• **Exercise requirements**
Repeat exactly each line of the data provided below.

(Stored items)
——
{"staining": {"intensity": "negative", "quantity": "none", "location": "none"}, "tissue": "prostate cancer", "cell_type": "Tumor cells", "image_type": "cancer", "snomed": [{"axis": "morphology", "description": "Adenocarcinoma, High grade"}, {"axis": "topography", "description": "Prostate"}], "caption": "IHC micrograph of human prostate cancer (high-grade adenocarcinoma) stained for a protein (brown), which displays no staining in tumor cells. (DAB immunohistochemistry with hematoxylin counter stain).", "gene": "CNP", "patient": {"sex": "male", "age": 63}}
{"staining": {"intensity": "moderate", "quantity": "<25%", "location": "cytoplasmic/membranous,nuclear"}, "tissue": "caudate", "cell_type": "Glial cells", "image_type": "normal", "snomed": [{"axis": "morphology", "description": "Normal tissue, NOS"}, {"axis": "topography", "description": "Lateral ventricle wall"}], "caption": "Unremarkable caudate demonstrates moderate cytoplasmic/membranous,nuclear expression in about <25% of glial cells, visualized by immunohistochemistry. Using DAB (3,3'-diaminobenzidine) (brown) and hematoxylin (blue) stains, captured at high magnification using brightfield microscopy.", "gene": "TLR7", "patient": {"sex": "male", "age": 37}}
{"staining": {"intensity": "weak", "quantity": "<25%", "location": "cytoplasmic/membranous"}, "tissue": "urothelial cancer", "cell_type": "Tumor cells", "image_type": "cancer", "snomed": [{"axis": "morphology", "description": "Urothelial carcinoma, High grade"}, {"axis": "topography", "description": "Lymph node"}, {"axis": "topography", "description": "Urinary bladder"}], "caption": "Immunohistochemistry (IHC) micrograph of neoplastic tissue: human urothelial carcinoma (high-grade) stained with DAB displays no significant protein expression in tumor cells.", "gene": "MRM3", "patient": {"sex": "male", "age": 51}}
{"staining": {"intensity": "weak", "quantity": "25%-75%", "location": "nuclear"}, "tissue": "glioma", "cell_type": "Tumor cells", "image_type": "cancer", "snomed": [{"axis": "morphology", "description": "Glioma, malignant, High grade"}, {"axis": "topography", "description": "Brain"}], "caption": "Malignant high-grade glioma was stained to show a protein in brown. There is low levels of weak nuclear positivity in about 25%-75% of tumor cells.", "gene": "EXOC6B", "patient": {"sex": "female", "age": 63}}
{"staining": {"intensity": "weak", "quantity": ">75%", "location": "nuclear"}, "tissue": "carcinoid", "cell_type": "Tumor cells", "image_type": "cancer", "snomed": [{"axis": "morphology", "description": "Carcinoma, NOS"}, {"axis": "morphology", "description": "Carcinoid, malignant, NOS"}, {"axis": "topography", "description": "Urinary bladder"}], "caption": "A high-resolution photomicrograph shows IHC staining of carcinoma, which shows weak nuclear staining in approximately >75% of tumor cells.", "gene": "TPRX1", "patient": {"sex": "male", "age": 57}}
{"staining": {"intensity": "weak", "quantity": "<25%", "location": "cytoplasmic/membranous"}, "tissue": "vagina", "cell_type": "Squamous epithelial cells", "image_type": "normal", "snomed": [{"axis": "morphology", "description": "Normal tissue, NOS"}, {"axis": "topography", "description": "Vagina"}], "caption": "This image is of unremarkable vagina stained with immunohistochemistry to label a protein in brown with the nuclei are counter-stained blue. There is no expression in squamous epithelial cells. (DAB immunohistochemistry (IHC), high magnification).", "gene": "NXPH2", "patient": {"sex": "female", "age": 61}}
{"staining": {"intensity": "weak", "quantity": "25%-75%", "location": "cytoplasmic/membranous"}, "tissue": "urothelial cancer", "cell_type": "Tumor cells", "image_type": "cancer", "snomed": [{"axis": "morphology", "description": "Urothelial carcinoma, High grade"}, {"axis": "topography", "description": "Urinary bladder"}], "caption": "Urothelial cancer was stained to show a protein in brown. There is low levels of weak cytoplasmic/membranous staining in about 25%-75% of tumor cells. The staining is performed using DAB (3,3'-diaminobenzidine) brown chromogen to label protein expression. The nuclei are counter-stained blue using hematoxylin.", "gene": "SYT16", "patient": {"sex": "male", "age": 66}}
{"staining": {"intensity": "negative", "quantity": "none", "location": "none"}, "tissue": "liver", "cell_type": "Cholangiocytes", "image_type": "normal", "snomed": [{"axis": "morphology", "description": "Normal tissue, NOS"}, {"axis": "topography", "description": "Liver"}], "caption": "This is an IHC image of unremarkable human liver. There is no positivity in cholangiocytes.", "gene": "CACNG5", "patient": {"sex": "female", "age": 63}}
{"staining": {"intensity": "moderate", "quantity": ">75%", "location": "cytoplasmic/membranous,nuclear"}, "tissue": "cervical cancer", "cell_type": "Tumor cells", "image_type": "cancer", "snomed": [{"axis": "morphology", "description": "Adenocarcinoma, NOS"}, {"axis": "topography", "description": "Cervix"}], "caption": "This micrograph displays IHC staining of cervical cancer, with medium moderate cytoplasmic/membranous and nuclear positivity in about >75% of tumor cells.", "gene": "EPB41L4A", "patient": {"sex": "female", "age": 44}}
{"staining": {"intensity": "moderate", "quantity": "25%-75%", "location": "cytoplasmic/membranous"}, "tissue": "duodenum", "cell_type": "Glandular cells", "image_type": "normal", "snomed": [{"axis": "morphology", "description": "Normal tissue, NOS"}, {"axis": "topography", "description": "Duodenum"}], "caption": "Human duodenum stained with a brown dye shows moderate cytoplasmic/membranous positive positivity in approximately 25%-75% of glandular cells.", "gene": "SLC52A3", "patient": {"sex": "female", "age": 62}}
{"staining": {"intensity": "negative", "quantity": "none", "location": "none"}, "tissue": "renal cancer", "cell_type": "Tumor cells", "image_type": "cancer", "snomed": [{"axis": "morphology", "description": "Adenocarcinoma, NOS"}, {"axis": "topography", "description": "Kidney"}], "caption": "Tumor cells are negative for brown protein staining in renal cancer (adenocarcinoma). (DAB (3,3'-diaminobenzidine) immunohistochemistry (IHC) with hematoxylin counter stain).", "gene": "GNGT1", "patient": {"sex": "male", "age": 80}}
——
• **Task answer**
{"staining": {"intensity": "negative", "quantity": "none", "location": "none"}, "tissue": "prostate cancer", "cell_type": "Tumor cells", "image_type": "cancer", "snomed": [{"axis": "morphology", "description": "Adenocarcinoma, High grade"}, {"axis": "topography", "description": "Prostate"}], "caption": "IHC micrograph of human prostate cancer (high-grade adenocarcinoma) stained for a protein (brown), which displays no staining in tumor cells. (DAB immunohistochemistry with hematoxylin counter stain).", "gene": "CNP", "patient": {"sex": "male", "age": 63}}
{"staining": {"intensity": "moderate", "quantity": "<25%", "location": "cytoplasmic/membranous,nuclear"}, "tissue": "caudate", "cell_type": "Glial cells", "image_type": "normal", "snomed": [{"axis": "morphology", "description": "Normal tissue, NOS"}, {"axis": "topography", "description": "Lateral ventricle wall"}], "caption": "Unremarkable caudate demonstrates moderate cytoplasmic/membranous,nuclear expression in about <25% of glial cells, visualized by immunohistochemistry. Using DAB (3,3'-diaminobenzidine) (brown) and hematoxylin (blue) stains, captured at high magnification using brightfield microscopy.", "gene": "TLR7", "patient": {"sex": "male", "age": 37}}
{"staining": {"intensity": "weak", "quantity": "<25%", "location": "cytoplasmic/membranous"}, "tissue": "urothelial cancer", "cell_type": "Tumor cells", "image_type": "cancer", "snomed": [{"axis": "morphology", "description": "Urothelial carcinoma, High grade"}, {"axis": "topography", "description": "Lymph node"}, {"axis": "topography", "description": "Urinary bladder"}], "caption": "Immunohistochemistry (IHC) micrograph of neoplastic tissue: human urothelial carcinoma (high-grade) stained with DAB displays no significant protein expression in tumor cells.", "gene": "MRM3", "patient": {"sex": "male", "age": 51}}
{"staining": {"intensity": "weak", "quantity": "25%-75%", "location": "nuclear"}, "tissue": "glioma", "cell_type": "Tumor cells", "image_type": "cancer", "snomed": [{"axis": "morphology", "description": "Glioma, malignant, High grade"}, {"axis": "topography", "description": "Brain"}], "caption": "Malignant high-grade glioma was stained to show a protein in brown. There is low levels of weak nuclear positivity in about 25%-75% of tumor cells.", "gene": "EXOC6B", "patient": {"sex": "female", "age": 63}}
{"staining": {"intensity": "weak", "quantity": ">75%", "location": "nuclear"}, "tissue": "carcinoid", "cell_type": "Tumor cells", "image_type": "cancer", "snomed": [{"axis": "morphology", "description": "Carcinoma, NOS"}, {"axis": "morphology", "description": "Carcinoid, malignant, NOS"}, {"axis": "topography", "description": "Urinary bladder"}], "caption": "A high-resolution photomicrograph shows IHC staining of carcinoma, which shows weak nuclear staining in approximately >75% of tumor cells.", "gene": "TPRX1", "patient": {"sex": "male", "age": 57}}
{"staining": {"intensity": "weak", "quantity": "<25%", "location": "cytoplasmic/membranous"}, "tissue": "vagina", "cell_type": "Squamous epithelial cells", "image_type": "normal", "snomed": [{"axis": "morphology", "description": "Normal tissue, NOS"}, {"axis": "topography", "description": "Vagina"}], "caption": "This image is of unremarkable vagina stained with immunohistochemistry to label a protein in brown with the nuclei are counter-stained blue. There is no expression in squamous epithelial cells. (DAB immunohistochemistry (IHC), high magnification).", "gene": "NXPH2", "patient": {"sex": "female", "age": 61}}
{"staining": {"intensity": "weak", "quantity": "25%-75%", "location": "cytoplasmic/membranous"}, "tissue": "urothelial cancer", "cell_type": "Tumor cells", "image_type": "cancer", "snomed": [{"axis": "morphology", "description": "Urothelial carcinoma, High grade"}, {"axis": "topography", "description": "Urinary bladder"}], "caption": "Urothelial cancer was stained to show a protein in brown. There is low levels of weak cytoplasmic/membranous staining in about 25%-75% of tumor cells. The staining is performed using DAB (3,3'-diaminobenzidine) brown chromogen to label protein expression. The nuclei are counter-stained blue using hematoxylin.", "gene": "SYT16", "patient": {"sex": "male", "age": 66}}
{"staining": {"intensity": "negative", "quantity": "none", "location": "none"}, "tissue": "liver", "cell_type": "Cholangiocytes", "image_type": "normal", "snomed": [{"axis": "morphology", "description": "Normal tissue, NOS"}, {"axis": "topography", "description": "Liver"}], "caption": "This is an IHC image of unremarkable human liver. There is no positivity in cholangiocytes.", "gene": "CACNG5", "patient": {"sex": "female", "age": 63}}
{"staining": {"intensity": "moderate", "quantity": ">75%", "location": "cytoplasmic/membranous,nuclear"}, "tissue": "cervical cancer", "cell_type": "Tumor cells", "image_type": "cancer", "snomed": [{"axis": "morphology", "description": "Adenocarcinoma, NOS"}, {"axis": "topography", "description": "Cervix"}], "caption": "This micrograph displays IHC staining of cervical cancer, with medium moderate cytoplasmic/membranous and nuclear positivity in about >75% of tumor cells.", "gene": "EPB41L4A", "patient": {"sex": "female", "age": 44}}
{"staining": {"intensity": "moderate", "quantity": "25%-75%", "location": "cytoplasmic/membranous"}, "tissue": "duodenum", "cell_type": "Glandular cells", "image_type": "normal", "snomed": [{"axis": "morphology", "description": "Normal tissue, NOS"}, {"axis": "topography", "description": "Duodenum"}], "caption": "Human duodenum stained with a brown dye shows moderate cytoplasmic/membranous positive positivity in approximately 25%-75% of glandular cells.", "gene": "SLC52A3", "patient": {"sex": "female", "age": 62}}
{"staining": {"intensity": "negative", "quantity": "none", "location": "none"}, "tissue": "renal cancer", "cell_type": "Tumor cells", "image_type": "cancer", "snomed": [{"axis": "morphology", "description": "Adenocarcinoma, NOS"}, {"axis": "topography", "description": "Kidney"}], "caption": "Tumor cells are negative for brown protein staining in renal cancer (adenocarcinoma). (DAB (3,3'-diaminobenzidine) immunohistochemistry (IHC) with hematoxylin counter stain).", "gene": "GNGT1", "patient": {"sex": "male", "age": 80}}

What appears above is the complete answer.